Believe it or not, people have faced federal charges for removing or even disturbing bird nests. In 2014, Oakland, California tree trimmer Ernesto Pulido was charged with a misdemeanor violation of the U.S. Migratory Bird Treaty Act when he trimmed several nest-laden trees for the U.S. Postal Service. The trees had a large colony of egrets and black-crowned night herons, native birds protected by the federal government. Five birds suffered bruises and fractures.
Pulido faced up to six months in federal prison and a $15,000 fine. However, the penalties were reduced because he expressed remorse and pledged to pay almost $3,000 for the injured birds’ care.
In Philadelphia, three members of a bridge repair crew were charged in federal court with covering up harm they inflicted on a peregrine falcon nest. Workers with heavy construction equipment scared off the birds, which abandoned their unhatched eggs, according to investigators from the U.S. Fish and Wildlife Service. Once the damage was done, authorities say, crew members lied to investigators about the unauthorized work in an attempt to cover up the fact that they had several undocumented immigrants working on the site.
The federal Migratory Bird Treaty Act of 1918 makes it illegal to destroy or disturb nests with birds or eggs in them. This means if you find a nest that is active, unless you get a permit to do so (not so easy), you legally have to wait the four to six weeks in which it usually takes young birds to migrate before you can remove the nest. On top of that, states can have their own regulations, too.
The Act also makes it illegal to collect or have in your possession live native birds (adults or young), bird feathers, nests or eggs, to try to incubate wild bird eggs, to keep nests or eggs even for “show and tell” educational purposes, or to have road-killed birds in your possession without a permit.
It is illegal to remove or move active nests, even if:
they are in an inconvenient location;
they create piles of poop;
they build an unsightly nest and drop pigeon and rat remains on the sidewalk in front of an upscale Fifth Avenue housing coop in NYC, ala the Pale Male Red-tailed Hawk.)
The U.S. Fish & Wildlife Service is responsible for administering the Migratory Bird Treaty Act. While the law is not often enforced, penalties are severe – up to six months in jail and a fine of up to $15,000. Equipment used to pursue, hunt or trap can also be seized.
Before the Migratory Bird Treaty Act was passed, hunting of non-game birds was basically unregulated. Stuffed birds adorned hats and some Native birds like Bobolinks and Cedar Waxings were even served in restaurants. Egg collecting was a popular hobby. Ornithologists captured rare birds to add to their collections. When people became concerned about wholesale slaughter of certain species, the Act was passed.
EXCEPTIONS TO THE ACT
House sparrows commonly nest around human homes. Dryer and other vents, attic vent louvers, and crevices, such as around window-mounted air-conditioners, are favorite nest locations. Luckily, the common house sparrow is listed as an exception to the Act, which means it can be removed from around your house.

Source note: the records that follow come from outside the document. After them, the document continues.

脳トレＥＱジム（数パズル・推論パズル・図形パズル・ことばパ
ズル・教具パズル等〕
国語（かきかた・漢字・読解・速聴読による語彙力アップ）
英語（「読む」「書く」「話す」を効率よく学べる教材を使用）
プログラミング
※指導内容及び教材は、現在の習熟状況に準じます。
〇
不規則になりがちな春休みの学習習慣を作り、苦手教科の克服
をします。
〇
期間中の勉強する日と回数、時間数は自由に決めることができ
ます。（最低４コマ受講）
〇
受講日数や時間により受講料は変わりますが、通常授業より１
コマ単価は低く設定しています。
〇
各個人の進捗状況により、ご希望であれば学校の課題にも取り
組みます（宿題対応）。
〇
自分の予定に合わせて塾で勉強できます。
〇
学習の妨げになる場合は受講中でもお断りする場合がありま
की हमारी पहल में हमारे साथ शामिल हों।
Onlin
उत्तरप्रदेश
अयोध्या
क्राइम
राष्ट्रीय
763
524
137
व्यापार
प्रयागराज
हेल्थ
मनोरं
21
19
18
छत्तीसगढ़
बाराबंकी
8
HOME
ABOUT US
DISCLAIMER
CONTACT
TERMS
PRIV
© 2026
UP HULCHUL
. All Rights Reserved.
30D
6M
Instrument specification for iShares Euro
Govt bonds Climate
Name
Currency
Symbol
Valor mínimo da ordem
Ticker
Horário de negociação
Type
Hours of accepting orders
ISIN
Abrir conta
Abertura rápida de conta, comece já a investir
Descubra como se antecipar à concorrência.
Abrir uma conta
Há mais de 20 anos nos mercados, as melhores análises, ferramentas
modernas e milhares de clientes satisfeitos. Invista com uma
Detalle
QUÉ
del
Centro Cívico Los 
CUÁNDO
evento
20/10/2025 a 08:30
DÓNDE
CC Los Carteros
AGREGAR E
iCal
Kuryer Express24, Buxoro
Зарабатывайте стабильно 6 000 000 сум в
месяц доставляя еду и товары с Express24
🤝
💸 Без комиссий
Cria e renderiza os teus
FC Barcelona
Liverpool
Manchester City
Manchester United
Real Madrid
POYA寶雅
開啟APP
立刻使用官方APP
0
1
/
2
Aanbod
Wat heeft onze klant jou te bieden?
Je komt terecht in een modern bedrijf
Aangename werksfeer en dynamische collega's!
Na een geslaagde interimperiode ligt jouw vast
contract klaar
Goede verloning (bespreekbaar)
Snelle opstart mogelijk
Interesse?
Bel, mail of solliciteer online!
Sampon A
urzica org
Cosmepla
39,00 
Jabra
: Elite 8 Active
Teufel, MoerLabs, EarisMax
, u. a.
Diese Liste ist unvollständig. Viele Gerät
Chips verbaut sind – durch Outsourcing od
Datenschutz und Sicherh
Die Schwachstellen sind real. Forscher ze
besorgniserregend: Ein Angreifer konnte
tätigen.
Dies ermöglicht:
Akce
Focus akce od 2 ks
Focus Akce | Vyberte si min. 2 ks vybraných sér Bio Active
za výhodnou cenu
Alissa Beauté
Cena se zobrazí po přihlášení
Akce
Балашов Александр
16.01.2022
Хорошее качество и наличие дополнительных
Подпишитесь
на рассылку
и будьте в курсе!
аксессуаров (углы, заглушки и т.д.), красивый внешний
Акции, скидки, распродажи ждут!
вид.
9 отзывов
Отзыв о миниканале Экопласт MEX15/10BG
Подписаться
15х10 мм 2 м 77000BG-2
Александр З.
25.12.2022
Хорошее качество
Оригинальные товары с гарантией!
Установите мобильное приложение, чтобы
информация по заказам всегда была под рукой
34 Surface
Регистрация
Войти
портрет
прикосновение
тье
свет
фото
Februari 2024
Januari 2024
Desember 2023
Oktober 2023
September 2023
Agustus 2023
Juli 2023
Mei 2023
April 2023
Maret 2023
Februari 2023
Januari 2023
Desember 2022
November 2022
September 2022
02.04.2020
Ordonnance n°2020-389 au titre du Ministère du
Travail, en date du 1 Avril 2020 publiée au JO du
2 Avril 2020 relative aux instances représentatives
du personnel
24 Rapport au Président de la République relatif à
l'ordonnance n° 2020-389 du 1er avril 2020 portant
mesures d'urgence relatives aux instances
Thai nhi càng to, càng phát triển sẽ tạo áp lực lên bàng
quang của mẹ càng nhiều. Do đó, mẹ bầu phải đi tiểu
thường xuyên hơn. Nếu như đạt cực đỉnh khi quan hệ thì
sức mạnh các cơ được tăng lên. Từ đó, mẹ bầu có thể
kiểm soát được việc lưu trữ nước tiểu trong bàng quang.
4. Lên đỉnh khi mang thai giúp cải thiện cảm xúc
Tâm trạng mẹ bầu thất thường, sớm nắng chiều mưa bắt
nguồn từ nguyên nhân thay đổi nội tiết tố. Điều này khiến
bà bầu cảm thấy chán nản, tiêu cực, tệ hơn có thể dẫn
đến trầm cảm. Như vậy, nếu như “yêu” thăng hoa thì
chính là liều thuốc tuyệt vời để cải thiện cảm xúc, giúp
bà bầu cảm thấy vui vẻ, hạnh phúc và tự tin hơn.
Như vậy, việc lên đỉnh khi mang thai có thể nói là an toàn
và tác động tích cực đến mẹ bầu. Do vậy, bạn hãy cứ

Exceptions for birds considered non-natives and exotics in the U.S., include:
House Sparrow (Passer domesticus)
European Starling (Sturnus vulgaris)
Domestic Pigeon or Rock Dove (Columba livia)
Monk parakeet (Myiopsitta monachus – the only parrot that doesn’t nest in cavities)
Eurasian Collared Dove (Streptopelia decaocto)
Canada Goose (Branta canadensis – egg and nest removal without a permit, and hunting), and
for some captive-bred birds like mallards.
If a nest is under construction, that is the best time to remove it. Take precautions when handling the nest yourself, and always wear an adequate face mask and safety glasses! Abandoned nests often contain bird mites, fleas, ticks and other parasites.
What do you think? Is putting tree trimmers in the slammer going too far? Or do the birds deserve strict protection?